> _PROBLEM TO WORK ON_: Your answer should be the entries, repeated exactly.

=== THE RECORDS ===

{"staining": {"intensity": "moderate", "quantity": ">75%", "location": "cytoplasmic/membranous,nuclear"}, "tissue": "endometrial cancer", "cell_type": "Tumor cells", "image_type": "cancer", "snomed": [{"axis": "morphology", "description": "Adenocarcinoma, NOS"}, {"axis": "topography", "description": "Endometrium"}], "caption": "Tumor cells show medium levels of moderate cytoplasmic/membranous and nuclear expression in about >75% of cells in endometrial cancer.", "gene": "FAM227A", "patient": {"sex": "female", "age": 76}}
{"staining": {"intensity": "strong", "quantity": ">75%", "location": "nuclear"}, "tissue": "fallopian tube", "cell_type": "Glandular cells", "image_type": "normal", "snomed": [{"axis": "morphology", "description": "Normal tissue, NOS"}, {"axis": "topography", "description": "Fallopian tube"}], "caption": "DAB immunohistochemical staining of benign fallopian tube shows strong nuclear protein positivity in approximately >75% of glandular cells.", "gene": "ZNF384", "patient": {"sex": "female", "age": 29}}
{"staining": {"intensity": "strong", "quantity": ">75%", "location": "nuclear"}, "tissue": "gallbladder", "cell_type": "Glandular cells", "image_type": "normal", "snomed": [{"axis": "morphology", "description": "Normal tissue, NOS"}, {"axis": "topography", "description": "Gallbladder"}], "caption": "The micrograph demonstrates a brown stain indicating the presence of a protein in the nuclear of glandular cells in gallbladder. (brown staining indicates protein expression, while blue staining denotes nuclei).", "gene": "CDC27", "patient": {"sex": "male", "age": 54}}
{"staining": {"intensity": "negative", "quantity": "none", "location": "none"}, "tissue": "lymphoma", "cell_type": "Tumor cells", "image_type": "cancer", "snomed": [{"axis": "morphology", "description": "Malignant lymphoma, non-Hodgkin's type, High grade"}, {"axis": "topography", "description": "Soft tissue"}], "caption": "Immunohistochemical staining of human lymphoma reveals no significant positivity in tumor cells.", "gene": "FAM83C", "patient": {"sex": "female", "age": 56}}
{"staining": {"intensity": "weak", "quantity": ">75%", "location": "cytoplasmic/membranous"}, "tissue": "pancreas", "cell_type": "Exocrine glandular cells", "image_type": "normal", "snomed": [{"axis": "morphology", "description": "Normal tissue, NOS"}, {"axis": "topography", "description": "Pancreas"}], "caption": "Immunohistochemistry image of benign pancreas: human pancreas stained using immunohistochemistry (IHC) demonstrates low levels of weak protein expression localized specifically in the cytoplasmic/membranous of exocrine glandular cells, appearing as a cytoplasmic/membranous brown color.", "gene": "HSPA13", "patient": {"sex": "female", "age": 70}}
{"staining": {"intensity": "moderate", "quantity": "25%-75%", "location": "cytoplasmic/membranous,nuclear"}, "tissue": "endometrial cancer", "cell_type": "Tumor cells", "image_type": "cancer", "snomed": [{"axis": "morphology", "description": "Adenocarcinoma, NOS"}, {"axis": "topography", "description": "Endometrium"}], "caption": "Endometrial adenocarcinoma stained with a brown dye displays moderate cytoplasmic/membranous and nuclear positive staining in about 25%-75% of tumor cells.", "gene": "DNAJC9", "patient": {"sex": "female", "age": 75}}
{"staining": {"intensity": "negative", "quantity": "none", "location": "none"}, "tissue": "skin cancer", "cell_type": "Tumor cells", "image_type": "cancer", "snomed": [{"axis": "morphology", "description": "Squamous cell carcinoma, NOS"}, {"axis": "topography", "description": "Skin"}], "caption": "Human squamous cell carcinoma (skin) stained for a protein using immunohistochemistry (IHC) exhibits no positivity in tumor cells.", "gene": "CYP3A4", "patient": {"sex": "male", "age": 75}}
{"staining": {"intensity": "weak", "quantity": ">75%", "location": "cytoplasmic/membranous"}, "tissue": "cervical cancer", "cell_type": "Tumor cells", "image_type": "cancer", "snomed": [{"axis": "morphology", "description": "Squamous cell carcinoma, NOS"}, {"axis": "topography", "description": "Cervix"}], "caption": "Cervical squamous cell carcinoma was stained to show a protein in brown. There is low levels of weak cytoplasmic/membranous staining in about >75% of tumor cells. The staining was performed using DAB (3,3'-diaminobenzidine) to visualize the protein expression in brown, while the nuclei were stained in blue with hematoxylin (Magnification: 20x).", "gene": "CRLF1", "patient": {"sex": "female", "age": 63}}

===

> _COMPLETED TASK_:
{"staining": {"intensity": "moderate", "quantity": ">75%", "location": "cytoplasmic/membranous,nuclear"}, "tissue": "endometrial cancer", "cell_type": "Tumor cells", "image_type": "cancer", "snomed": [{"axis": "morphology", "description": "Adenocarcinoma, NOS"}, {"axis": "topography", "description": "Endometrium"}], "caption": "Tumor cells show medium levels of moderate cytoplasmic/membranous and nuclear expression in about >75% of cells in endometrial cancer.", "gene": "FAM227A", "patient": {"sex": "female", "age": 76}}
{"staining": {"intensity": "strong", "quantity": ">75%", "location": "nuclear"}, "tissue": "fallopian tube", "cell_type": "Glandular cells", "image_type": "normal", "snomed": [{"axis": "morphology", "description": "Normal tissue, NOS"}, {"axis": "topography", "description": "Fallopian tube"}], "caption": "DAB immunohistochemical staining of benign fallopian tube shows strong nuclear protein positivity in approximately >75% of glandular cells.", "gene": "ZNF384", "patient": {"sex": "female", "age": 29}}
{"staining": {"intensity": "strong", "quantity": ">75%", "location": "nuclear"}, "tissue": "gallbladder", "cell_type": "Glandular cells", "image_type": "normal", "snomed": [{"axis": "morphology", "description": "Normal tissue, NOS"}, {"axis": "topography", "description": "Gallbladder"}], "caption": "The micrograph demonstrates a brown stain indicating the presence of a protein in the nuclear of glandular cells in gallbladder. (brown staining indicates protein expression, while blue staining denotes nuclei).", "gene": "CDC27", "patient": {"sex": "male", "age": 54}}
{"staining": {"intensity": "negative", "quantity": "none", "location": "none"}, "tissue": "lymphoma", "cell_type": "Tumor cells", "image_type": "cancer", "snomed": [{"axis": "morphology", "description": "Malignant lymphoma, non-Hodgkin's type, High grade"}, {"axis": "topography", "description": "Soft tissue"}], "caption": "Immunohistochemical staining of human lymphoma reveals no significant positivity in tumor cells.", "gene": "FAM83C", "patient": {"sex": "female", "age": 56}}
{"staining": {"intensity": "weak", "quantity": ">75%", "location": "cytoplasmic/membranous"}, "tissue": "pancreas", "cell_type": "Exocrine glandular cells", "image_type": "normal", "snomed": [{"axis": "morphology", "description": "Normal tissue, NOS"}, {"axis": "topography", "description": "Pancreas"}], "caption": "Immunohistochemistry image of benign pancreas: human pancreas stained using immunohistochemistry (IHC) demonstrates low levels of weak protein expression localized specifically in the cytoplasmic/membranous of exocrine glandular cells, appearing as a cytoplasmic/membranous brown color.", "gene": "HSPA13", "patient": {"sex": "female", "age": 70}}
{"staining": {"intensity": "moderate", "quantity": "25%-75%", "location": "cytoplasmic/membranous,nuclear"}, "tissue": "endometrial cancer", "cell_type": "Tumor cells", "image_type": "cancer", "snomed": [{"axis": "morphology", "description": "Adenocarcinoma, NOS"}, {"axis": "topography", "description": "Endometrium"}], "caption": "Endometrial adenocarcinoma stained with a brown dye displays moderate cytoplasmic/membranous and nuclear positive staining in about 25%-75% of tumor cells.", "gene": "DNAJC9", "patient": {"sex": "female", "age": 75}}
{"staining": {"intensity": "negative", "quantity": "none", "location": "none"}, "tissue": "skin cancer", "cell_type": "Tumor cells", "image_type": "cancer", "snomed": [{"axis": "morphology", "description": "Squamous cell carcinoma, NOS"}, {"axis": "topography", "description": "Skin"}], "caption": "Human squamous cell carcinoma (skin) stained for a protein using immunohistochemistry (IHC) exhibits no positivity in tumor cells.", "gene": "CYP3A4", "patient": {"sex": "male", "age": 75}}
{"staining": {"intensity": "weak", "quantity": ">75%", "location": "cytoplasmic/membranous"}, "tissue": "cervical cancer", "cell_type": "Tumor cells", "image_type": "cancer", "snomed": [{"axis": "morphology", "description": "Squamous cell carcinoma, NOS"}, {"axis": "topography", "description": "Cervix"}], "caption": "Cervical squamous cell carcinoma was stained to show a protein in brown. There is low levels of weak cytoplasmic/membranous staining in about >75% of tumor cells. The staining was performed using DAB (3,3'-diaminobenzidine) to visualize the protein expression in brown, while the nuclei were stained in blue with hematoxylin (Magnification: 20x).", "gene": "CRLF1", "patient": {"sex": "female", "age": 63}}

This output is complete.